PESAN JOKOWI KEPADA PARA MENTERI: HATI-HATI AMBIL KEBIJAKAN DI TENGAH KETIDAKPASTIAN GLOBAL
Presiden RI Joko Widodo (Jokowi) meminta
jajarannya untuk berhati-hati dalam mengambil kebijakan di tengah
ketidakpastian global yang memberikan tekanan pada pemulihan ekonomi dunia dan
meningkatkan kekhawatiran akan risiko resesi. Presiden mengungkapkan telah ada
28 negara yang meminta bantuan dari Dana Moneter Internasional (IMF).
Arahan tersebut diungkapkan oleh Menteri
Koordinator Bidang Perekonomian (Menko Perekonomian) Airlangga Hartarto usai
mengikuti Sidang Kabinet Paripurna (SKP) yang dipimpin oleh Presiden Jokowi, di
Istana Negara, Jakarta, Selasa (11/10/2022).
“[Sebanyak] 14 sudah masuk dan 14 dalam
proses. Tentu ini magnitude-nya lebih besar daripada krisis di tahun ’98, di
mana krisis di tahun ‘98 itu di beberapa negara ASEAN. Nah tentu Bapak Presiden
juga mengingatkan untuk mengambil kebijakan secara berhati-hati,” ujar
Airlangga.
Menko Perekonomian mengungkapkan, IMF
juga telah memangkas proyeksi ekonomi global tahun 2022 dari 3,6 persen menjadi
3,2 persen.
“Beberapa risiko yang perlu
diperhatikan, antara lain terkait dengan perubahan iklim di mana terkait dengan
perubahan iklim terjadi gelombang panas dan kebakaran hutan, yaitu di Eropa,
cuaca ekstrem termasuk di Amerika, permukaan air laut dan banjir, juga terkait
kekeringan dan krisis pangan,” imbuhnya.
Airlangga menyampaikan, dari sisi
eksternal Indonesia memiliki ketahanan yang cukup kuat. Meski nilai tukar
rupiah terdepresiasi hingga enam persen, namun relatif masih lebih kuat
dibandingkan sejumlah negara, seperti Kanada, Swiss, Nepal, Malaysia, Thailand,
dan Inggris.
“Walaupun terjadi goncangan, namun
indikator eksternal kita relatif kuat. Volatility index kita sekitar 30,49 atau
dalam range indikasi 30. Kemudian terkait dengan level indeks Exchange Market
Pressure (EMP) kita juga di angka 1,06 atau di bawah 1,78; demikian pula juga
dengan perbandingan credit default swap (CDS) kita yang relatif lebih rendah
dari Meksiko, Turki, Brazil, dan Afrika Selatan,” ujarnya.

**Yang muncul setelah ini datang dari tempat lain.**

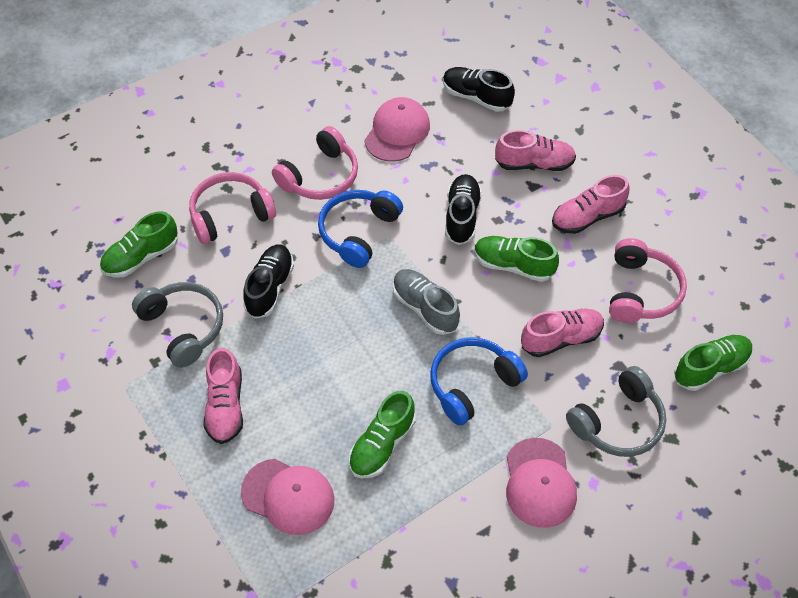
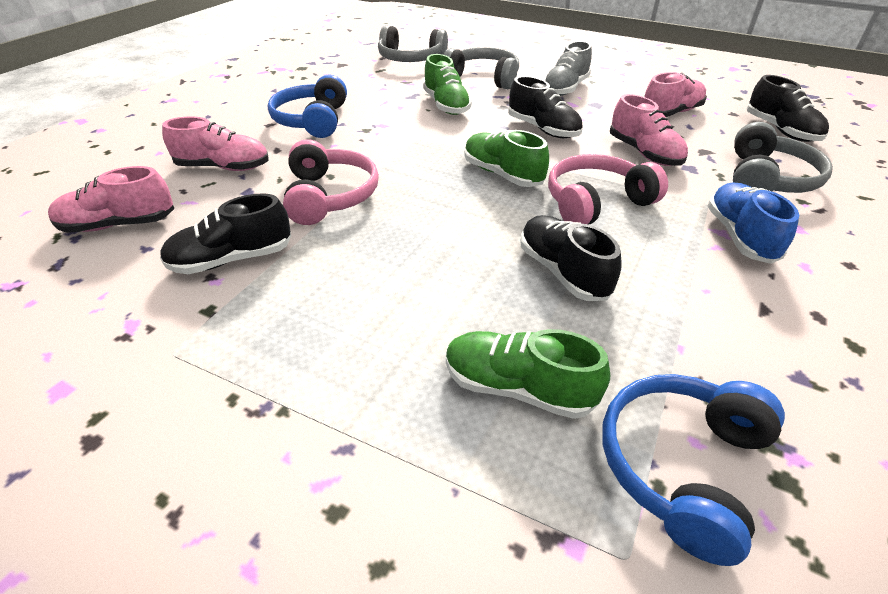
black shoe: [243,245,294,318] [443,67,515,112] [445,174,482,245] = 3 -> [160,193,291,274] [508,76,583,138] [521,215,622,301] [747,75,829,142] = 4
blue shoe: none = 0 -> [707,183,799,264] = 1
green shoe: [100,211,178,278] [349,391,416,478] [474,236,559,282] [674,335,753,391] = 4 -> [423,54,472,115] [446,329,610,419] [464,130,549,187] = 3
grey headphones: [132,282,223,368] [566,366,666,457] = 2 -> [378,25,448,62] [444,47,519,89] [733,122,833,193] = 3
pink cap: [241,459,335,535] [364,97,430,162] [506,438,577,528] = 3 -> none = 0
pink headphones: [189,172,276,244] [272,126,358,200] [609,238,687,323] = 3 -> [283,139,379,225] [548,154,668,225] = 2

Dari internal, lanjut Airlangga, ekonomi
Indonesia juga relatif kuat ditopang oleh konsumsi dalam negeri. Airlangga pun
optimistis pertumbuhan ekonomi Indonesia di tahun 2023 dapat mencapai 5,2
persen.
“Dari internal ekonomi kita relatif kuat
karena kita punya domestic market dan sekarang konsumsi itu menjadi bagian
daripada pertumbuhan ekonomi, apalagi diprediksi di tahun depan pun pertumbuhan
ekonomi kita antara 4,8 sampai 5,2 (persen). Jadi tentu berbagai lembaga yang
memprediksi tersebut melihat bahwa Indonesia relatif kuat,” pungkasnya.